Friday, December 18, 2015

Backbiter article



Backbiter and the Rhetoric of Detraction
Hayes, Douglas W. Comparative Drama 34.1 (2000): 53-78.


Hayes sets up his examination of the detractors, and Backbiter in particular, by looking at Backbiter’s role in The Castle of Perseverance, a text pre-dating the N-Town plays. Using language, Backbiter moves back and forth across the strict lines between good and evil, blurring those lines. Hayes compares his place as a representative of “sins of the tongue” to Augustine’s understanding that rhetoric can be a force for evil as much as for good.

 

In the N-Town plays, Hayes says, the detractors use their ambivalent rhetoric for complicated purposes. The very presence of these characters forces the audience into an interpretive position by disrupting the sense of pure historical portrayal and reminding the audience of the dramatic setting.
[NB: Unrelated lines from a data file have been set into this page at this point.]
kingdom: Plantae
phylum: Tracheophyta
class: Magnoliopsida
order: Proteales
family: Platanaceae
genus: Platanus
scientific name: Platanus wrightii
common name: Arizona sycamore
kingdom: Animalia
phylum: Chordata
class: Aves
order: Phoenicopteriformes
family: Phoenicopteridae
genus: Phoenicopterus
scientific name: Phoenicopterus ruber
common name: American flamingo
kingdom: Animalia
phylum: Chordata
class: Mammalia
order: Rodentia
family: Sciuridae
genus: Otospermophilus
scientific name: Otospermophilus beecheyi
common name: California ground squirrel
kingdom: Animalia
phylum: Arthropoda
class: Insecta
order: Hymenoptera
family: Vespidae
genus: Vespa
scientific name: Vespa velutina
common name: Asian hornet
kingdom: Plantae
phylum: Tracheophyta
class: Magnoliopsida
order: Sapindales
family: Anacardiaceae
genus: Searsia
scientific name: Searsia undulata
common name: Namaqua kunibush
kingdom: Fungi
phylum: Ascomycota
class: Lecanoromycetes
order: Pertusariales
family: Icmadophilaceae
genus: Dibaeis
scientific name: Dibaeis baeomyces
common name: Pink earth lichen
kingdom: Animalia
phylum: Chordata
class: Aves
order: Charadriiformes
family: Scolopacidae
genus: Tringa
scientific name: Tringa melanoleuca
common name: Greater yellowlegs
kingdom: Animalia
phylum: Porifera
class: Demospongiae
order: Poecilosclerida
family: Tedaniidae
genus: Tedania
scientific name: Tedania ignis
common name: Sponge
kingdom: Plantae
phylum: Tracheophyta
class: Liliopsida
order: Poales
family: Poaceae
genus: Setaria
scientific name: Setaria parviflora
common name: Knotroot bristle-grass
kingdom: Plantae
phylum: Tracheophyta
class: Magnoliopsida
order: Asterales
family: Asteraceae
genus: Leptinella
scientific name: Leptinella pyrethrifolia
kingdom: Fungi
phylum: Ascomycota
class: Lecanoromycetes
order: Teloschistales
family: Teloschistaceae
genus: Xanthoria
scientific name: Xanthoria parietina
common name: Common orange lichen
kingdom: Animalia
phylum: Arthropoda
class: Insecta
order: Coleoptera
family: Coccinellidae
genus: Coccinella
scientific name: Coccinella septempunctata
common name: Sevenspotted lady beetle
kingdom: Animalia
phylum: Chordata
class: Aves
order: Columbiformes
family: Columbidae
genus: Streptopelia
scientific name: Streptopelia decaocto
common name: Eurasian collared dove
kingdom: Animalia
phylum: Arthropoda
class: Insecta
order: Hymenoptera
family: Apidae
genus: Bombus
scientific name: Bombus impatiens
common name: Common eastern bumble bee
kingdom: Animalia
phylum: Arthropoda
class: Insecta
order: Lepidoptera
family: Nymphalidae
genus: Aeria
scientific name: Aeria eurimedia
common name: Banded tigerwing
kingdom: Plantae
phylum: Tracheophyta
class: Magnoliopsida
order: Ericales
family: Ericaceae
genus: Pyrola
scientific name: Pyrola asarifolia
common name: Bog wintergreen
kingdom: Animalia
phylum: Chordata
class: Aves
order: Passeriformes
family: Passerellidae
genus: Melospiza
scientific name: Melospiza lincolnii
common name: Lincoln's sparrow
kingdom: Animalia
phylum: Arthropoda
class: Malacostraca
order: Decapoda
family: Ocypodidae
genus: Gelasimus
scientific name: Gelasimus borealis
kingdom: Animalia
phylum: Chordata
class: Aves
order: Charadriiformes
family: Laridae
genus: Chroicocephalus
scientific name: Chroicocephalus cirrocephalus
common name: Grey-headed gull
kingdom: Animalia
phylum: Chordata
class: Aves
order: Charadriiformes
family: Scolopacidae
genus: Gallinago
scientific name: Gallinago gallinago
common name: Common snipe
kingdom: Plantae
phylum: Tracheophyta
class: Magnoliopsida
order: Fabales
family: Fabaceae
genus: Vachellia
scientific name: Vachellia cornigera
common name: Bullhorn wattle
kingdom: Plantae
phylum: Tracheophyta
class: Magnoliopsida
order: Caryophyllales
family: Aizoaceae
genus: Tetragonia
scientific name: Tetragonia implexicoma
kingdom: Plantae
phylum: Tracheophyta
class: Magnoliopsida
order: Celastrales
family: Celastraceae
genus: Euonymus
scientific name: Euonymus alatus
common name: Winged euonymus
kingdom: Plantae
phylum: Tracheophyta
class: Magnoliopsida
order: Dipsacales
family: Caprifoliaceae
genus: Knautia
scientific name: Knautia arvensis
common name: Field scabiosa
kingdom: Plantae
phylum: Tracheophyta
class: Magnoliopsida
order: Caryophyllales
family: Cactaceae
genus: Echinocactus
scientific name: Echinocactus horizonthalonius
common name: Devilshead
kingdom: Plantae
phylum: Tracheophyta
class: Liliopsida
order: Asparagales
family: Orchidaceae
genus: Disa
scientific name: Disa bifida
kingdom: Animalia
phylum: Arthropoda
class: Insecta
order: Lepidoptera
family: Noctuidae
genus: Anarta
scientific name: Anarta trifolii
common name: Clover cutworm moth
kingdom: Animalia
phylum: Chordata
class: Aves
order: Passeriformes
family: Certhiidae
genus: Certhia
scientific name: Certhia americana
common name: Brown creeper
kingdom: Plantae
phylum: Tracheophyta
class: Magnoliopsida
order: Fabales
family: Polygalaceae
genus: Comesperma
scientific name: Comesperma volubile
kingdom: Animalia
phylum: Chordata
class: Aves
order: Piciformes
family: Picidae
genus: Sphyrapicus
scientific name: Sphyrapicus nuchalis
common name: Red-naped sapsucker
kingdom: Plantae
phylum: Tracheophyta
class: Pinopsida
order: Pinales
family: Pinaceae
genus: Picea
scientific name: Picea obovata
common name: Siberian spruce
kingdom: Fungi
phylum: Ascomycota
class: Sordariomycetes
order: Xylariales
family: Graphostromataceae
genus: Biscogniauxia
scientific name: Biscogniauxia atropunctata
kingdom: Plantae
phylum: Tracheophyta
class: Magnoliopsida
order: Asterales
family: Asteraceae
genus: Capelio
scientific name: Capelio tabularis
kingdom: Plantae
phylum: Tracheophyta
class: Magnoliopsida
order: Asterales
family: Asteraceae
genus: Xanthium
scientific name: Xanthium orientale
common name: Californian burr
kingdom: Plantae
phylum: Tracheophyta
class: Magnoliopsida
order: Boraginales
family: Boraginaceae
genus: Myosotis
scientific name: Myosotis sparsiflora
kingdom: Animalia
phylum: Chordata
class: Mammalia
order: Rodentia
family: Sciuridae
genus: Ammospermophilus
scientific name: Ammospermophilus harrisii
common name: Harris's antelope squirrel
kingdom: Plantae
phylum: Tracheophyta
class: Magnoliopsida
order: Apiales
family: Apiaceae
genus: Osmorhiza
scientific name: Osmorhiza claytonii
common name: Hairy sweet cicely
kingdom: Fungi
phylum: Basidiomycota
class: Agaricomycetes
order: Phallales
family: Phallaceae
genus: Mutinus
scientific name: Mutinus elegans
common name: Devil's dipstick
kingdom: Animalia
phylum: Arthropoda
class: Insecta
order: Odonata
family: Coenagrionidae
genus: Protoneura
By addressing the audience, the detractors insert the audience into the biblical moment and force it to face the questions the biblical characters faced. Thus, the detractors put the audience in a position of attending to arguments against central tenets of Christian orthodoxy. When the detractors receive God’s wrath in payment, the audience knows which side of the argument is correct, but maintains its interpretive position; now the audience members have made an interpretive choice, and are no longer mere spectators to the biblical story. Still, Backbiter seems to escape unscathed, and may return.

 

In my paper about who determines correct belief, I had already planned to argue something similar about the role of the dramatic setting to make the audience interpret and judge heresy. Hayes’ article, by focusing on the detractors, points out a specific way that the plays do so. I plan to expand on his that the detractors force the audience to decide (with guidance) what is correct belief, arguing that the presence of God’s judgment at the end of the plays motivates the audience to become self-regulating in belief and to regulate the heterodox beliefs of others.